If you have not defined any Metadata Fields for this domain, the Metadata mapping option provides a Declare Metadata button that directs you to the Add Metadata domain option.
The Model Elements window Element Type column displays a truncated form of the query you defined; the query is truncated after the first table name in the FROM clause. The full query is shown in the Details window.
Add Data from File
This option allows you to specify data stored in files. It provides the following fields:
-
Name: you can either specify a name or take the default name for the extracted data file. The default name is File_1 (with the integer incrementing for each additional extracted data files you define).
-
Path: the complete directory path to the directory containing the desired files. The Path syntax is filesystem dependent; on a Windows system it might look like the following: C:\\temp\iKnowSources\
-
Extensions: the file extension, such as txt or xml. Do not include the dot prefix when specifying the file extension. Specify multiple extensions as a comma-separated list with no dots and no spaces; for example, txt,xml. If specified, only files with the specified extensions are included in the resulting extracted data. If the Extensions field is left blank (the default) all files are included, regardless of their extensions.
-
Filter Condition: a condition used to restrict which files are to included in the resulting extracted data.
-
Recursive: a check box indicating whether to select files recursively. When checked, data can be extracted from the files in the specified directory and files in all of its subdirectories, and their sub-subdirectories, etc. When not checked, data can be extracted only from files in the specified directory. The default is non-recursive (check box not checked).
-
Batch Mode: a check box indicating whether or not to load source text data in batch mode.
-
Encoding: a drop-down list of the types of character set encoding to use to process the files.
Add RSS Data
This option allows you to specify data from an RSS stream feed. It provides the following fields:
-
Name: you can either specify a name or take the default name for the extracted data. The default name is RSS_1 (with the integer incrementing for each additional RSS source you define).
-
Batch Mode: a check box indicating whether or not to load source text data in batch mode.
-
Server Name: the name of the host server on which the URL is found.
-
URL: the navigation path within the server address to the actual RSS feed.
-
Text Elements: a comma-separated list of text elements to load from the RSS feed. For example title,description. Leave blank for defaults.
Add Data from Global
This option allows you to specify data from a Caché global. It provides the following fields:
-
Name: you can either specify a name or take the default name for the extracted data. The default name is Global_1 (with the integer incrementing for each additional global source you define).
-
Batch Mode: a check box indicating whether or not to load source text data in batch mode.
-
Global Reference: The global from which you wish to extract the source data.
-
Begin Subscript: the first global subscript in a range of subscripts to include.
-
End Subscript: the last global subscript in a range of subscripts to include.
-
Filter Condition: a condition used to restrict which files are to included in the resulting extracted data.
Blacklists
Define blacklists: After creating a domain, you can optionally create one or more blacklists for that domain. A blacklist is a list of terms (words or phrases) that you do not want a query to return. Thus a blacklist allows you to perform iKnow operations that ignore specific terms in data sources loaded in the domain.
-
Name: specify the name of a new blacklist, or take the default name. Blacklist names are not case-sensitive. Specifying a duplicate blacklist name results in a compile error. The default name is Blacklist_1 (with the integer incrementing for each additional blacklist you define).
-
Entries: specify terms to include in the blacklist, one term per line. Terms should be in lower case. Duplicate terms are permitted. You can copy/paste terms from one blacklist to another. You can include blank lines to separate groups of terms. A line return at the end of your list of terms is optional; blank lines are not counted as entries.

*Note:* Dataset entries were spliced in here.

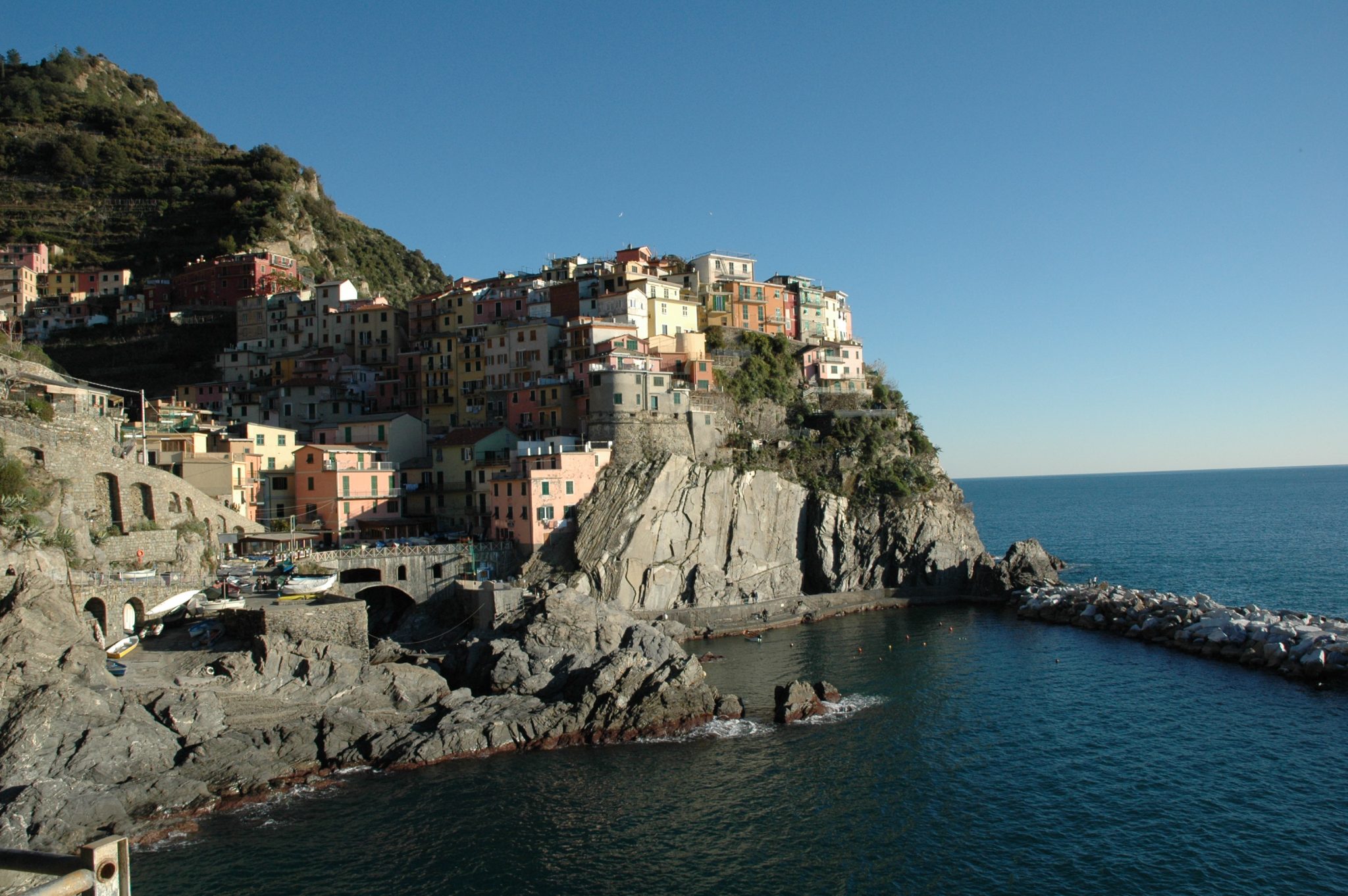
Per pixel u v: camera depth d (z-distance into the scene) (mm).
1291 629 95438
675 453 122188
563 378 135375
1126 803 62000
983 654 101875
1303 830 57656
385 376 158125
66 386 97250
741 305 161500
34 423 81750
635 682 77562
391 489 122000
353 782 65375
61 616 66062
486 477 121562
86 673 63781
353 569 100125
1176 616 107375
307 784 65062
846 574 133750
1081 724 77375
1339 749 70188
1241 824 58625
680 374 136625
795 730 76125
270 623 77500
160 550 88938
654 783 65438
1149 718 78750
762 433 140250
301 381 148500
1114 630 112375
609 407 123375
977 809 61406
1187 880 52188
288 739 67812
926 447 155625
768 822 59438
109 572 80375
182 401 159875
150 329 184000
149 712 65250
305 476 116938
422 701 77438
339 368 158000
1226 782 65000
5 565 68188
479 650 85125
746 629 114562
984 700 84312
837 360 160750
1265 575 161625
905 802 62406
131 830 56281
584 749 72250
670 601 117250
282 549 105625
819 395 153875
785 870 53594
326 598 86938
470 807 61531
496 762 69500
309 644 77375
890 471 143625
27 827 53094
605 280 149750
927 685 89000
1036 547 142875
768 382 148125
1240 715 78750
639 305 145750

If you add, modify, or delete a blacklist, you must Save and Compile the domain for this change to take effect.
Because defining blacklists has no effect on how data is loaded into a domain, changes to blacklists do not require re-building the domain.
Defining blacklists has no effect on how data is loaded into a domain. The blacklists defined here are compiled, then supplied to the Knowledge Portal, which allows you to specify none, one, or multiple blacklists when performing analysis of source text data loaded into the domain. A blacklist is applied to some (but not all) Knowledge Portal analytics.
Matching
The Matching option provides the Add Dictionary option to define a dictionary and specify its items and terms.
The Matching option provides four check box options, as follows:
-
Disabled: You can select the Disabled check box to disable building of all dictionaries, or you can select the Disabled check box displayed with an individual dictionary to disable the building of that dictionary. Selecting Disabled check boxes allows you to build only those dictionaries that you have changed. The default is off.
-
DropBeforeBuild: default on
-
AutoExecute: default on
-
IgnoreDictionaryErrors: default on
Add Dictionary
The Add Dictionary button displays the dictionary definition options: dictionary name (with a supplied default), an optional description, the dictionary language selected from a drop-down list of iKnow supported languages, and the disabled check box. The default name is Dictionary_1 (with the integer incrementing for each additional dictionary you define).
The Add Item button displays the item definition options: item name (with a supplied default), a uri name (with a supplied default), the item language selected from a drop-down list of iKnow supported languages, and the disabled check box. To define more items, select the dictionary name. Items are listed in order of creation, with the most recent at the top of the list. Within each item you can define one or more terms. The default name is Item_1, the default uri name is uri:1 (with the integer incrementing for each additional item you define for this dictionary).
The Add Term button displays the term definition options: a string specifying the term, the term language selected from a drop-down list of iKnow supported languages, and the disabled check box. To define more terms, select the item name. Terms are listed in order of creation, with the most recent at the top of the list.
Save, Compile, and Build
You must save, compile, and build a domain (in that order) using the buttons provided. You must save and compile a domain after adding, modifying, or deleting any Model Elements.
The Save button saves the current domain definition. Architect greys out (disables) the Save button if no domain definition is open. Architect does not issue an error if you save a domain definition without changing it.
The Compile button compiles the current domain definition. It compiles all of the classes and routines that comprise the domain definition. If you have not saved changes that you made to the domain definition, the compile operation prompts you to save the domain definition before compiling.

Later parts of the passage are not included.